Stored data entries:
----------

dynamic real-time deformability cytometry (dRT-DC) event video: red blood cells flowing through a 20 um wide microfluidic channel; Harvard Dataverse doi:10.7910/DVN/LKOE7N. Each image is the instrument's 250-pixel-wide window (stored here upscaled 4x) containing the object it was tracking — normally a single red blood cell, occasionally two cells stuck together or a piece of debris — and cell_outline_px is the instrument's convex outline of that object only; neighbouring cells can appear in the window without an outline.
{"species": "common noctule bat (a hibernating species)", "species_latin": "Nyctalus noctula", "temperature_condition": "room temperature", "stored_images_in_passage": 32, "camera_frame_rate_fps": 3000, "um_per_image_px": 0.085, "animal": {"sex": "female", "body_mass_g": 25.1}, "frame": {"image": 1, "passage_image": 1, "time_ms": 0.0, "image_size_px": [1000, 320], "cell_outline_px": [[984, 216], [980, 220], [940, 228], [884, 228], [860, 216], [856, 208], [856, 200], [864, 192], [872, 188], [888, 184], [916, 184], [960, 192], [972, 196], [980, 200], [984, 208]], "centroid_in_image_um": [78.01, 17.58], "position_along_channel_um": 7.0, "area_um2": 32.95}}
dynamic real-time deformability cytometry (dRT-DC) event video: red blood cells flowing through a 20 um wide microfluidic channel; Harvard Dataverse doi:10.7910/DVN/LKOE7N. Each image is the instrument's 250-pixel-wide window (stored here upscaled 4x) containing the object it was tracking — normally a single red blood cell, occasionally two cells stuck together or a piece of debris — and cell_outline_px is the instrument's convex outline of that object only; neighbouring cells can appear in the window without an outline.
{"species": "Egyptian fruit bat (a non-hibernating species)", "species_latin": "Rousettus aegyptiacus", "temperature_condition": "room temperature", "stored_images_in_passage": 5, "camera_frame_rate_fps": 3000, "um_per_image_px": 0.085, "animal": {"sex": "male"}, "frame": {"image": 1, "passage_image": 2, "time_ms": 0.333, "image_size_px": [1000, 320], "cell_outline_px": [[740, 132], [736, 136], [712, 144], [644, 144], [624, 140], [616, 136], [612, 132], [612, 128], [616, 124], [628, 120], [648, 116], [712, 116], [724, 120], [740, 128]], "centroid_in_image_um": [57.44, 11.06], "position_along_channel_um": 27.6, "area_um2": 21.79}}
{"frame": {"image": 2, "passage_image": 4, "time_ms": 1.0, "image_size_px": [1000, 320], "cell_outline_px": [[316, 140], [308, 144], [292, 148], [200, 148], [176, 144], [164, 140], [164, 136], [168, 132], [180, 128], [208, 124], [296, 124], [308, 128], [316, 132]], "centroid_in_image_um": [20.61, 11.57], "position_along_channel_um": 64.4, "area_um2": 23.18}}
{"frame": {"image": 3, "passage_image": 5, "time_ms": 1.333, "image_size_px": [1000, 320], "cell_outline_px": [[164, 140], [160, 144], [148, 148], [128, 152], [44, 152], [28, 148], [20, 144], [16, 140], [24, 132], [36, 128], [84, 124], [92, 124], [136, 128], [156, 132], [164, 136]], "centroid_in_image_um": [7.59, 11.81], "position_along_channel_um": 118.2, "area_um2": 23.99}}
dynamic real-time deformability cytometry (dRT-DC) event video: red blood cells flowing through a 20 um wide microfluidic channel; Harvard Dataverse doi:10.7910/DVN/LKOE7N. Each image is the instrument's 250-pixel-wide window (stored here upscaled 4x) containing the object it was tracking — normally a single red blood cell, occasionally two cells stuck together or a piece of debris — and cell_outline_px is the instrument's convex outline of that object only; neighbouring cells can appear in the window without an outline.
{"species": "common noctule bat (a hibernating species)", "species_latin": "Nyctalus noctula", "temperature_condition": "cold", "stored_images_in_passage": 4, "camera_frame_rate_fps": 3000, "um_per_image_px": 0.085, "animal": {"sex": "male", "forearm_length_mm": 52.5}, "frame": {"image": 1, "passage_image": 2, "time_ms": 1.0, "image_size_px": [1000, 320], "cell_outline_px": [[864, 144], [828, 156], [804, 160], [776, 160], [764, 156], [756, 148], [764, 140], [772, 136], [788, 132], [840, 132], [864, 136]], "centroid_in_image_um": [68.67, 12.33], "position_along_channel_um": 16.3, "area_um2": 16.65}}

----------

Problem to solve - Reproduce the complete set of lines precisely as supplied.

Correct result -
dynamic real-time deformability cytometry (dRT-DC) event video: red blood cells flowing through a 20 um wide microfluidic channel; Harvard Dataverse doi:10.7910/DVN/LKOE7N. Each image is the instrument's 250-pixel-wide window (stored here upscaled 4x) containing the object it was tracking — normally a single red blood cell, occasionally two cells stuck together or a piece of debris — and cell_outline_px is the instrument's convex outline of that object only; neighbouring cells can appear in the window without an outline.
{"species": "common noctule bat (a hibernating species)", "species_latin": "Nyctalus noctula", "temperature_condition": "room temperature", "stored_images_in_passage": 32, "camera_frame_rate_fps": 3000, "um_per_image_px": 0.085, "animal": {"sex": "female", "body_mass_g": 25.1}, "frame": {"image": 1, "passage_image": 1, "time_ms": 0.0, "image_size_px": [1000, 320], "cell_outline_px": [[984, 216], [980, 220], [940, 228], [884, 228], [860, 216], [856, 208], [856, 200], [864, 192], [872, 188], [888, 184], [916, 184], [960, 192], [972, 196], [980, 200], [984, 208]], "centroid_in_image_um": [78.01, 17.58], "position_along_channel_um": 7.0, "area_um2": 32.95}}
dynamic real-time deformability cytometry (dRT-DC) event video: red blood cells flowing through a 20 um wide microfluidic channel; Harvard Dataverse doi:10.7910/DVN/LKOE7N. Each image is the instrument's 250-pixel-wide window (stored here upscaled 4x) containing the object it was tracking — normally a single red blood cell, occasionally two cells stuck together or a piece of debris — and cell_outline_px is the instrument's convex outline of that object only; neighbouring cells can appear in the window without an outline.
{"species": "Egyptian fruit bat (a non-hibernating species)", "species_latin": "Rousettus aegyptiacus", "temperature_condition": "room temperature", "stored_images_in_passage": 5, "camera_frame_rate_fps": 3000, "um_per_image_px": 0.085, "animal": {"sex": "male"}, "frame": {"image": 1, "passage_image": 2, "time_ms": 0.333, "image_size_px": [1000, 320], "cell_outline_px": [[740, 132], [736, 136], [712, 144], [644, 144], [624, 140], [616, 136], [612, 132], [612, 128], [616, 124], [628, 120], [648, 116], [712, 116], [724, 120], [740, 128]], "centroid_in_image_um": [57.44, 11.06], "position_along_channel_um": 27.6, "area_um2": 21.79}}
{"frame": {"image": 2, "passage_image": 4, "time_ms": 1.0, "image_size_px": [1000, 320], "cell_outline_px": [[316, 140], [308, 144], [292, 148], [200, 148], [176, 144], [164, 140], [164, 136], [168, 132], [180, 128], [208, 124], [296, 124], [308, 128], [316, 132]], "centroid_in_image_um": [20.61, 11.57], "position_along_channel_um": 64.4, "area_um2": 23.18}}
{"frame": {"image": 3, "passage_image": 5, "time_ms": 1.333, "image_size_px": [1000, 320], "cell_outline_px": [[164, 140], [160, 144], [148, 148], [128, 152], [44, 152], [28, 148], [20, 144], [16, 140], [24, 132], [36, 128], [84, 124], [92, 124], [136, 128], [156, 132], [164, 136]], "centroid_in_image_um": [7.59, 11.81], "position_along_channel_um": 118.2, "area_um2": 23.99}}
dynamic real-time deformability cytometry (dRT-DC) event video: red blood cells flowing through a 20 um wide microfluidic channel; Harvard Dataverse doi:10.7910/DVN/LKOE7N. Each image is the instrument's 250-pixel-wide window (stored here upscaled 4x) containing the object it was tracking — normally a single red blood cell, occasionally two cells stuck together or a piece of debris — and cell_outline_px is the instrument's convex outline of that object only; neighbouring cells can appear in the window without an outline.
{"species": "common noctule bat (a hibernating species)", "species_latin": "Nyctalus noctula", "temperature_condition": "cold", "stored_images_in_passage": 4, "camera_frame_rate_fps": 3000, "um_per_image_px": 0.085, "animal": {"sex": "male", "forearm_length_mm": 52.5}, "frame": {"image": 1, "passage_image": 2, "time_ms": 1.0, "image_size_px": [1000, 320], "cell_outline_px": [[864, 144], [828, 156], [804, 160], [776, 160], [764, 156], [756, 148], [764, 140], [772, 136], [788, 132], [840, 132], [864, 136]], "centroid_in_image_um": [68.67, 12.33], "position_along_channel_um": 16.3, "area_um2": 16.65}}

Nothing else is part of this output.